**WORK TASK**
What you return should be the full listing, copied exactly and stripped of its pictures.

**MATERIAL FOR THE TASK**
================================

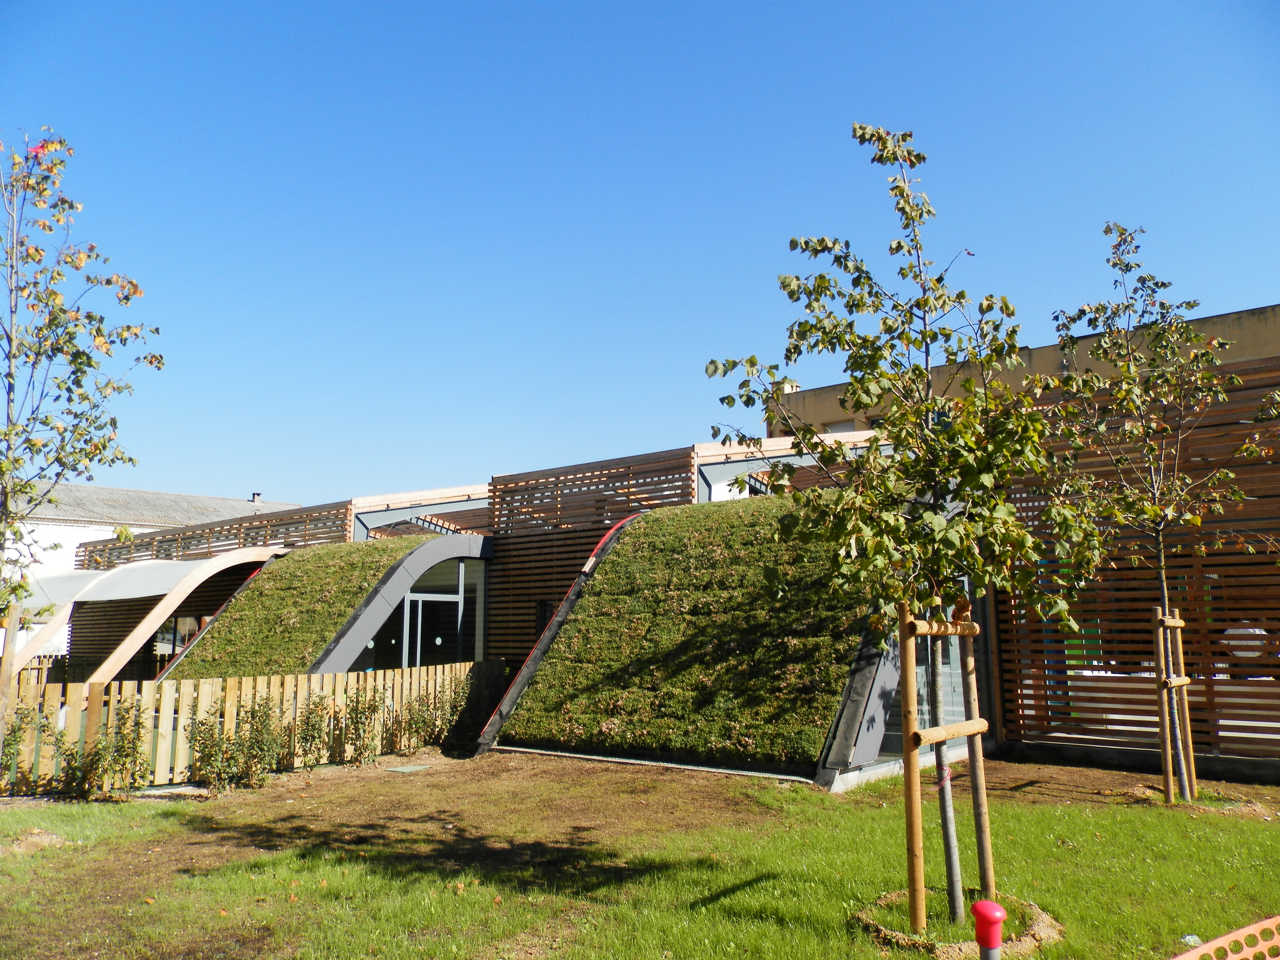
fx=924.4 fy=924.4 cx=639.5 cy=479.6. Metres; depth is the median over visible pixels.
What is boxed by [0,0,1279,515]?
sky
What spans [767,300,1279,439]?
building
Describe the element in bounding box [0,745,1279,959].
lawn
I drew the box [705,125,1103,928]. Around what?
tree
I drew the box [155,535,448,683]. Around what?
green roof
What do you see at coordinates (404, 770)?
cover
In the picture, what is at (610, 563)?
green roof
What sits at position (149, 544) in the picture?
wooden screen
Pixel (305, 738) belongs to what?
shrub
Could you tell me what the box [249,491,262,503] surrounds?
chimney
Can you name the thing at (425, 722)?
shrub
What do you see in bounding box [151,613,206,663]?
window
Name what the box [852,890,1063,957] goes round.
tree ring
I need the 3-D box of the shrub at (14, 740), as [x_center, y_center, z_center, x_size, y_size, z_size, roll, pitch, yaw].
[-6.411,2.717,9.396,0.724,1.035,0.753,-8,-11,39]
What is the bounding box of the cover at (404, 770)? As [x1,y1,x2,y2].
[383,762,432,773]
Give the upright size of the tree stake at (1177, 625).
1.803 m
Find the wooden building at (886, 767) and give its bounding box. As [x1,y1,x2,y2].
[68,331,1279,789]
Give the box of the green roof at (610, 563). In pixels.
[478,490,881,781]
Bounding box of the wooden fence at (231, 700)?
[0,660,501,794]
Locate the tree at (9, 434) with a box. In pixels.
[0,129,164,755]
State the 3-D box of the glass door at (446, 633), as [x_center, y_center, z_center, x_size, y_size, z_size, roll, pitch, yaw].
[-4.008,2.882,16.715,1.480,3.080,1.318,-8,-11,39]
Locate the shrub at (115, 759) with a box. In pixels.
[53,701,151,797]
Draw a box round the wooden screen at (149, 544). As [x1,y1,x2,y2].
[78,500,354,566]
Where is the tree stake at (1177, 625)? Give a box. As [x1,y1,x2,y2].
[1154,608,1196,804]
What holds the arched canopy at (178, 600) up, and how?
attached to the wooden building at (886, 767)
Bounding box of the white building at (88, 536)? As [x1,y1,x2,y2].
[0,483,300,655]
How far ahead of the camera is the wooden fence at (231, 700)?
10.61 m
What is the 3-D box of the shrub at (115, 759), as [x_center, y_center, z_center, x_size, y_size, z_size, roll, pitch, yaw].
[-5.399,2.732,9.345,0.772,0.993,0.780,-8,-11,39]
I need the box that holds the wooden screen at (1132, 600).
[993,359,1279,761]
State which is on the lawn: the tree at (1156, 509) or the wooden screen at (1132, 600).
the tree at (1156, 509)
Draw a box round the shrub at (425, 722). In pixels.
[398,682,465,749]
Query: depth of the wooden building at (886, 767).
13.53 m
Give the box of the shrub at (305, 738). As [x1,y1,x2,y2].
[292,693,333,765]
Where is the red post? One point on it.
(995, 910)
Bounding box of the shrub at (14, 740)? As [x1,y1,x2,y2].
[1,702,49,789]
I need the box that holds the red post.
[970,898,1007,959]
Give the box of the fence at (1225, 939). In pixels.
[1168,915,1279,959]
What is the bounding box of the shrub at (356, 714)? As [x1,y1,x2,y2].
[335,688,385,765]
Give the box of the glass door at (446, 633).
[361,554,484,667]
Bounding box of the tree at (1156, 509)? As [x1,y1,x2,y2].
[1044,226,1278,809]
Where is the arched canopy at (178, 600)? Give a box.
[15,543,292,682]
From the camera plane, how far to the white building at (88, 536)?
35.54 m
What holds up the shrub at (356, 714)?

================================

**EXPECTED OUTPUT**
fx=924.4 fy=924.4 cx=639.5 cy=479.6. Metres; depth is the median over visible pixels.
What is boxed by [0,0,1279,515]?
sky
What spans [767,300,1279,439]?
building
Describe the element in bounding box [0,745,1279,959].
lawn
I drew the box [705,125,1103,928]. Around what?
tree
I drew the box [155,535,448,683]. Around what?
green roof
What do you see at coordinates (404, 770)?
cover
In the picture, what is at (610, 563)?
green roof
What sits at position (149, 544) in the picture?
wooden screen
Pixel (305, 738) belongs to what?
shrub
Could you tell me what the box [249,491,262,503] surrounds?
chimney
Can you name the thing at (425, 722)?
shrub
What do you see in bounding box [151,613,206,663]?
window
Name what the box [852,890,1063,957] goes round.
tree ring
I need the 3-D box of the shrub at (14, 740), as [x_center, y_center, z_center, x_size, y_size, z_size, roll, pitch, yaw].
[-6.411,2.717,9.396,0.724,1.035,0.753,-8,-11,39]
What is the bounding box of the cover at (404, 770)? As [x1,y1,x2,y2].
[383,762,432,773]
Give the upright size of the tree stake at (1177, 625).
1.803 m
Find the wooden building at (886, 767) and give its bounding box. As [x1,y1,x2,y2].
[68,331,1279,789]
Give the box of the green roof at (610, 563). In pixels.
[478,490,881,781]
Bounding box of the wooden fence at (231, 700)?
[0,660,501,794]
Locate the tree at (9, 434) with a box. In pixels.
[0,129,164,755]
State the 3-D box of the glass door at (446, 633), as [x_center, y_center, z_center, x_size, y_size, z_size, roll, pitch, yaw].
[-4.008,2.882,16.715,1.480,3.080,1.318,-8,-11,39]
Locate the shrub at (115, 759) with a box. In pixels.
[53,701,151,797]
Draw a box round the wooden screen at (149, 544). As [x1,y1,x2,y2].
[78,500,354,566]
Where is the tree stake at (1177, 625)? Give a box. As [x1,y1,x2,y2].
[1154,608,1196,804]
What holds the arched canopy at (178, 600) up, and how?
attached to the wooden building at (886, 767)
Bounding box of the white building at (88, 536)? As [x1,y1,x2,y2].
[0,483,300,655]
How far ahead of the camera is the wooden fence at (231, 700)?
10.61 m
What is the 3-D box of the shrub at (115, 759), as [x_center, y_center, z_center, x_size, y_size, z_size, roll, pitch, yaw].
[-5.399,2.732,9.345,0.772,0.993,0.780,-8,-11,39]
I need the box that holds the wooden screen at (1132, 600).
[993,359,1279,761]
State which is on the lawn: the tree at (1156, 509) or the wooden screen at (1132, 600).
the tree at (1156, 509)
Draw a box round the shrub at (425, 722). In pixels.
[398,682,465,749]
Query: depth of the wooden building at (886, 767).
13.53 m
Give the box of the shrub at (305, 738). As [x1,y1,x2,y2].
[292,693,333,765]
Where is the red post? One point on it.
(995, 910)
Bounding box of the shrub at (14, 740)? As [x1,y1,x2,y2].
[1,702,49,789]
I need the box that holds the red post.
[970,898,1007,959]
Give the box of the fence at (1225, 939). In pixels.
[1168,915,1279,959]
What is the bounding box of the shrub at (356, 714)? As [x1,y1,x2,y2].
[335,688,385,765]
Give the box of the glass door at (446, 633).
[361,554,484,667]
Bounding box of the tree at (1156, 509)? As [x1,y1,x2,y2].
[1044,226,1278,809]
Where is the arched canopy at (178, 600)? Give a box.
[15,543,292,682]
From the camera plane, how far to the white building at (88, 536)?
35.54 m
What holds up the shrub at (356, 714)?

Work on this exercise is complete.